Pictures paired with source code
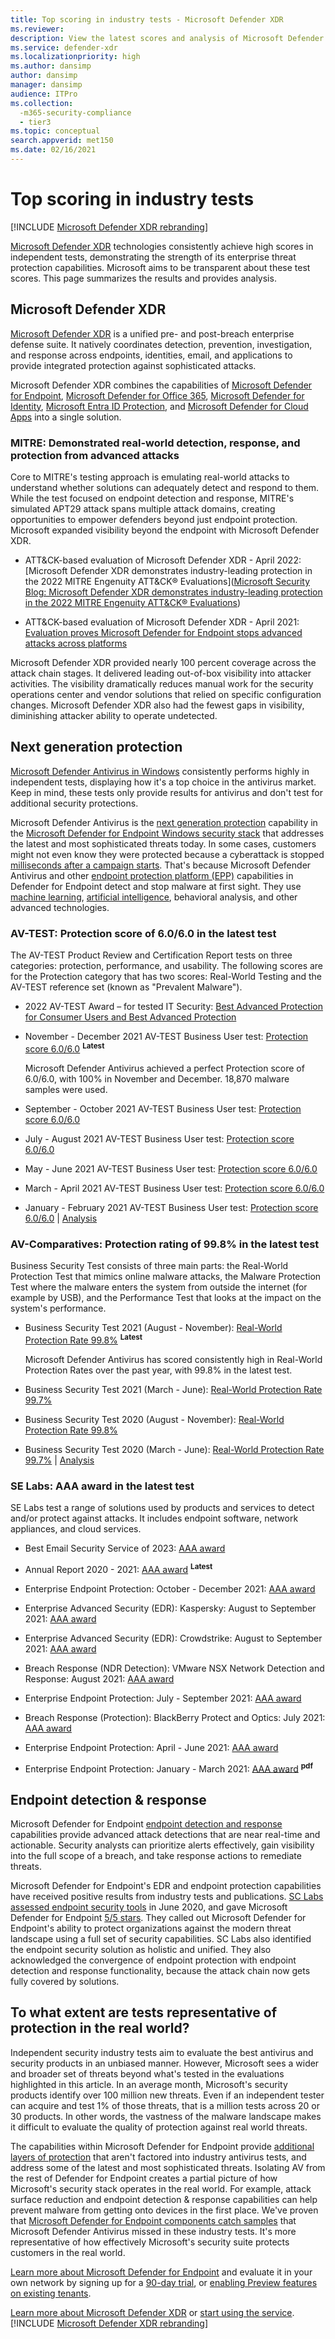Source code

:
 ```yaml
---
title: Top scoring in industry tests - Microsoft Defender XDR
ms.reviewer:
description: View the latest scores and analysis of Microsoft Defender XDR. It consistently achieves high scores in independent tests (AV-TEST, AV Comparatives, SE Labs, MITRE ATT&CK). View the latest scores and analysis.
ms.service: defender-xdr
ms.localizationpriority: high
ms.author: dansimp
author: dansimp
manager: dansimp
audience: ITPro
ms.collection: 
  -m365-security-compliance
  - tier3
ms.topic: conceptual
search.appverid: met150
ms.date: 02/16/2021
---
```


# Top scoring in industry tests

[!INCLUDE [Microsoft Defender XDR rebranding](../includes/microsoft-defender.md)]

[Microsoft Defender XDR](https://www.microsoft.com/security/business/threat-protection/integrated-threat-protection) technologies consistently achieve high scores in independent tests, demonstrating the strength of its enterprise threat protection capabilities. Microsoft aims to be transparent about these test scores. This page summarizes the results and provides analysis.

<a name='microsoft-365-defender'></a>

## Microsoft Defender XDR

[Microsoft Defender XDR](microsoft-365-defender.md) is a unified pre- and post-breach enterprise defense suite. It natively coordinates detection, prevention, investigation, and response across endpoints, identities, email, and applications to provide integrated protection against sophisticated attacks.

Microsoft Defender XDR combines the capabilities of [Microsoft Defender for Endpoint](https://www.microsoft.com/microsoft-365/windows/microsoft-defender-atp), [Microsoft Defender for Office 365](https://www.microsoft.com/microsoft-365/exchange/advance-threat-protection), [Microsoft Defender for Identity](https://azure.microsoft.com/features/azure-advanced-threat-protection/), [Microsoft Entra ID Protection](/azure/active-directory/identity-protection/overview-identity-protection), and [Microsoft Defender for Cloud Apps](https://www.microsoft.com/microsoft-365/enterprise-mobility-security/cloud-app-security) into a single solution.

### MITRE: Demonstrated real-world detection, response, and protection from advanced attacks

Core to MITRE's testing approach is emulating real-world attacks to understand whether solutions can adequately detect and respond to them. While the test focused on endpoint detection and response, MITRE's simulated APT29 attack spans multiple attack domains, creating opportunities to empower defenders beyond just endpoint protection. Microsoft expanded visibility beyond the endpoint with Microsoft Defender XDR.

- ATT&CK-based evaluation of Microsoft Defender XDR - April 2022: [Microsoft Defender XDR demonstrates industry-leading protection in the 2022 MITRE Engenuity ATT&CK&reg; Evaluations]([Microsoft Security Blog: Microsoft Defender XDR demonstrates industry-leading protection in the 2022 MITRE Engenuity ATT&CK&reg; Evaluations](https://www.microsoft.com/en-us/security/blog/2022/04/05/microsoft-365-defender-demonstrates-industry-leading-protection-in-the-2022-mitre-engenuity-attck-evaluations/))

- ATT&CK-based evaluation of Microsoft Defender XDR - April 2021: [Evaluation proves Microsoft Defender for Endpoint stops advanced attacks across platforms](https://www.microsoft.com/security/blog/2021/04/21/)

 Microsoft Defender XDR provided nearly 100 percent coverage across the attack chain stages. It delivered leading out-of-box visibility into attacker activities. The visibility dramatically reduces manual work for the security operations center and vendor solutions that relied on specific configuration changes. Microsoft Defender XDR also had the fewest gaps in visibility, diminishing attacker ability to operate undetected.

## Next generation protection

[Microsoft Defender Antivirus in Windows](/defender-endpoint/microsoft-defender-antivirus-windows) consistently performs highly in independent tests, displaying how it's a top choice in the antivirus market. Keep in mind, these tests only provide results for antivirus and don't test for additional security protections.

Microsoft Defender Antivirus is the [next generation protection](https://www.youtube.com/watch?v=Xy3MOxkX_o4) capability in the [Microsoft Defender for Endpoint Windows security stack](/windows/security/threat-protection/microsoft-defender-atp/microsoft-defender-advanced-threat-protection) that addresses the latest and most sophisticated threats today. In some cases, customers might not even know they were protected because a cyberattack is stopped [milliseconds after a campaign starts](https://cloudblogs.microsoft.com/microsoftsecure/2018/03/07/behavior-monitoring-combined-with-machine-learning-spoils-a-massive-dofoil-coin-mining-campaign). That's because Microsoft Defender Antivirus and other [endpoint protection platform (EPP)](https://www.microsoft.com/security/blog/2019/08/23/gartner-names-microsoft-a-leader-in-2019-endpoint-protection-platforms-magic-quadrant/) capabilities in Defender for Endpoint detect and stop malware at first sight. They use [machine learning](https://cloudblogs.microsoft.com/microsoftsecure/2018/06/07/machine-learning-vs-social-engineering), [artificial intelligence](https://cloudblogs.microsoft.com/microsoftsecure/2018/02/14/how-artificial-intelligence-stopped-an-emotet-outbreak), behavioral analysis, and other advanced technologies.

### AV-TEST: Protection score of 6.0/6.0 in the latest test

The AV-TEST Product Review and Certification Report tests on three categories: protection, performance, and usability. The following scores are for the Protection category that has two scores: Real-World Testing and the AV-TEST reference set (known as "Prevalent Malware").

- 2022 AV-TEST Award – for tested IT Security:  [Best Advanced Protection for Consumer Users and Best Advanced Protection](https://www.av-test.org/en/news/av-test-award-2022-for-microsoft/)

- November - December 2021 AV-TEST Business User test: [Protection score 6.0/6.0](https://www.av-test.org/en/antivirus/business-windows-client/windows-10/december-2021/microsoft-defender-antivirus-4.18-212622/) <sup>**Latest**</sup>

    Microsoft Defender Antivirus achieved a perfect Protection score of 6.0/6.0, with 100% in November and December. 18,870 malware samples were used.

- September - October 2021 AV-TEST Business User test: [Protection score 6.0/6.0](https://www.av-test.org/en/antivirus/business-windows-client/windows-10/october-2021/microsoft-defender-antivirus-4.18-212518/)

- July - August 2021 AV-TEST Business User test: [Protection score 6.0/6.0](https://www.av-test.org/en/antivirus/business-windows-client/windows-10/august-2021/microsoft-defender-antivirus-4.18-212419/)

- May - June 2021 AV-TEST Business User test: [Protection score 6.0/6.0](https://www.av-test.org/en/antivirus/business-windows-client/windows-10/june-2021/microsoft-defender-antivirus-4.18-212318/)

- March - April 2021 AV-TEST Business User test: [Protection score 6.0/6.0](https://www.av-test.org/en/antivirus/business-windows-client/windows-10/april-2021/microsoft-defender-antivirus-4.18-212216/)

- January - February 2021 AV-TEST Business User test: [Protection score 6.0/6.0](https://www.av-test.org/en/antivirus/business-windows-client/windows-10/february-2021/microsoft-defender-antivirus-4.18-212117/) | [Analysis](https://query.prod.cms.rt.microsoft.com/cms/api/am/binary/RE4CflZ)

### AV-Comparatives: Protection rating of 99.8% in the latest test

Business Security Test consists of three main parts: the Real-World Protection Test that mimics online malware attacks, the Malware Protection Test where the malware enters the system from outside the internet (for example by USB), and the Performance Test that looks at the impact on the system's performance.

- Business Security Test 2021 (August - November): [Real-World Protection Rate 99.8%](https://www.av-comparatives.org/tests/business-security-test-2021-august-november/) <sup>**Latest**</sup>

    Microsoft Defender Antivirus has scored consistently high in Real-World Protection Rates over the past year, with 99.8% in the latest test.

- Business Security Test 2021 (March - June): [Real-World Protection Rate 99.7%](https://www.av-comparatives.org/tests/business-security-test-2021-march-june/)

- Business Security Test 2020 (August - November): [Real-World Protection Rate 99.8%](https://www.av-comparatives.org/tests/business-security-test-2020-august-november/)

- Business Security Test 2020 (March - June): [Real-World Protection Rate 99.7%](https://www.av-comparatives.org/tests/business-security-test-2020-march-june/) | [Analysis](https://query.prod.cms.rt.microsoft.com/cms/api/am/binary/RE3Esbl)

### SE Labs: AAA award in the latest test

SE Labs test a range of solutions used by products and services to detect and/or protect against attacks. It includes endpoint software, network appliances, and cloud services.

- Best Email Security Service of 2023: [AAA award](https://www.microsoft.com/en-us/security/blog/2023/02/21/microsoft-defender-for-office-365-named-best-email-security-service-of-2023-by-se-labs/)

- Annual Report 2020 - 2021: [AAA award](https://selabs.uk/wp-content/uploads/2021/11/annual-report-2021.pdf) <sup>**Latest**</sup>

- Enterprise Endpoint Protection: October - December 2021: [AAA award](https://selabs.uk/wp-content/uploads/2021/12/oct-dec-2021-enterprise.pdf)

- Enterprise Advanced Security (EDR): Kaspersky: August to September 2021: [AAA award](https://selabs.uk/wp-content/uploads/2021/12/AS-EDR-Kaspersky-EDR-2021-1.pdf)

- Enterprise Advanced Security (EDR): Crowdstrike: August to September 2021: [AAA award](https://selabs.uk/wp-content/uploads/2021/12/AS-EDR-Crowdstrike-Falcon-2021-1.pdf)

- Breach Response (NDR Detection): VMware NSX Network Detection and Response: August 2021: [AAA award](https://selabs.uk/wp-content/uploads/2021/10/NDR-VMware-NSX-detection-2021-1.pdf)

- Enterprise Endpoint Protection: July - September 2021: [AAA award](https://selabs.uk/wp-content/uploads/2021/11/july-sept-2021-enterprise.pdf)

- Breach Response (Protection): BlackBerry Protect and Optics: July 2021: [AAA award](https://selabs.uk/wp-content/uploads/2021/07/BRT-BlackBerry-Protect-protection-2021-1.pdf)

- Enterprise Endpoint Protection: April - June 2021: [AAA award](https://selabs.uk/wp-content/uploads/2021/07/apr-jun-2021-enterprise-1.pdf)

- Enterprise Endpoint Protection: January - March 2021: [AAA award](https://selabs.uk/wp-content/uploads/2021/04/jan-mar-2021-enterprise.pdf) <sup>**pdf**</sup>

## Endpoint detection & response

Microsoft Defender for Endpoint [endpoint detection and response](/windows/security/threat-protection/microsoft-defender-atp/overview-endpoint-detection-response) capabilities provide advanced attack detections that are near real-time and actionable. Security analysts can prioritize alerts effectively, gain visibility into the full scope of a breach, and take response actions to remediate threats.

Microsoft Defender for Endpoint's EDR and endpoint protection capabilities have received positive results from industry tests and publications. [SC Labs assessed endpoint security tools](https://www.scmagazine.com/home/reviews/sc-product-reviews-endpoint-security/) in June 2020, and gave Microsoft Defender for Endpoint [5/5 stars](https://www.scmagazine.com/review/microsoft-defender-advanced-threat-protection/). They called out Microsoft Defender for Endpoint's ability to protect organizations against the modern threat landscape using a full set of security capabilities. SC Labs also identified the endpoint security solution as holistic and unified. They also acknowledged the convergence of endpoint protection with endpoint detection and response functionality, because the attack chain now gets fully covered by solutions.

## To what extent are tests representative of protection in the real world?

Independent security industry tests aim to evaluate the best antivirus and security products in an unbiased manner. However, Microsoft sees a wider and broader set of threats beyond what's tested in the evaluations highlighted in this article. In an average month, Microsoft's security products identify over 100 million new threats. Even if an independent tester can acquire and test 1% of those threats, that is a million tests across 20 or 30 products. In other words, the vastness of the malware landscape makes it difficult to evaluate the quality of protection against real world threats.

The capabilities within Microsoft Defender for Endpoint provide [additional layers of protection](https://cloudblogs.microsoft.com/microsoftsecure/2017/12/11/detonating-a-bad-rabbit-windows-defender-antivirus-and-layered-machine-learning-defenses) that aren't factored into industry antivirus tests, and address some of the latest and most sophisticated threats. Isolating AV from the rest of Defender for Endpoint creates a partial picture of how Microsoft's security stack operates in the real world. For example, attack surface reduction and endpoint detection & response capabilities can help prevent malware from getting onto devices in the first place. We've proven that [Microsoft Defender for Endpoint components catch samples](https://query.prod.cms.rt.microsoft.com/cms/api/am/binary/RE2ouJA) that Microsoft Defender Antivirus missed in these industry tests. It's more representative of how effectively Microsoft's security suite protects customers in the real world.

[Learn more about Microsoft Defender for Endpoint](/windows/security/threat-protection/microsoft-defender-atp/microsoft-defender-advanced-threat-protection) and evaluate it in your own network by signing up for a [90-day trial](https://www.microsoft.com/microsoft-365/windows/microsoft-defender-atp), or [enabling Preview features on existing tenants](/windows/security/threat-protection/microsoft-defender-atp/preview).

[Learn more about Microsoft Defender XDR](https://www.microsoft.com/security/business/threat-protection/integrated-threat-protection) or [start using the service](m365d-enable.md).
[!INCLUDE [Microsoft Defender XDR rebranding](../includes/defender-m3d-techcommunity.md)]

### WHAT YOU HAVE TO DO
Among the entries above, the line containing "- May - June", the line containing "### AV-Comparatives: Protection", and all lines between them are to be restated word for word; nothing else belongs in the reply.

### SOLUTION TO THE EXERCISE
- May - June 2021 AV-TEST Business User test: [Protection score 6.0/6.0](https://www.av-test.org/en/antivirus/business-windows-client/windows-10/june-2021/microsoft-defender-antivirus-4.18-212318/)

- March - April 2021 AV-TEST Business User test: [Protection score 6.0/6.0](https://www.av-test.org/en/antivirus/business-windows-client/windows-10/april-2021/microsoft-defender-antivirus-4.18-212216/)

- January - February 2021 AV-TEST Business User test: [Protection score 6.0/6.0](https://www.av-test.org/en/antivirus/business-windows-client/windows-10/february-2021/microsoft-defender-antivirus-4.18-212117/) | [Analysis](https://query.prod.cms.rt.microsoft.com/cms/api/am/binary/RE4CflZ)

### AV-Comparatives: Protection rating of 99.8% in the latest test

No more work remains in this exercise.